The entries that follow include a run beginning at the line with "Fernando Gonçalves Namora" and ending at the line with "grandes poetas"; restate that run word for word and leave the rest out.

Page-level text extractions:
====================

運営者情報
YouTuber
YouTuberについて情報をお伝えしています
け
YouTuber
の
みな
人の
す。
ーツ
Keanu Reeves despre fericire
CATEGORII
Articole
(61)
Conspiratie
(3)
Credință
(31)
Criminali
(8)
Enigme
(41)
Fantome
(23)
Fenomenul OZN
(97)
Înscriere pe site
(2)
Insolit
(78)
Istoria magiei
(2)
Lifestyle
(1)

====================

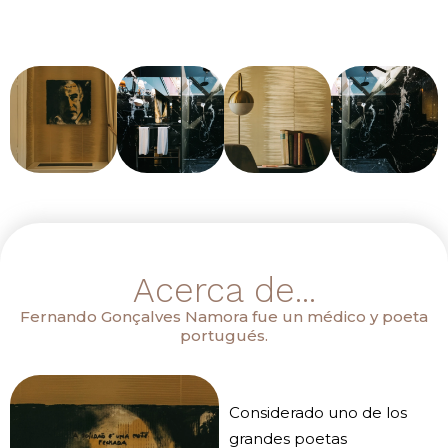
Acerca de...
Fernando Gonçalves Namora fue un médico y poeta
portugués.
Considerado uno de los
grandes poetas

====================

◆ ANSWER BOX
Fernando Gonçalves Namora fue un médico y poeta
portugués.
Considerado uno de los
grandes poetas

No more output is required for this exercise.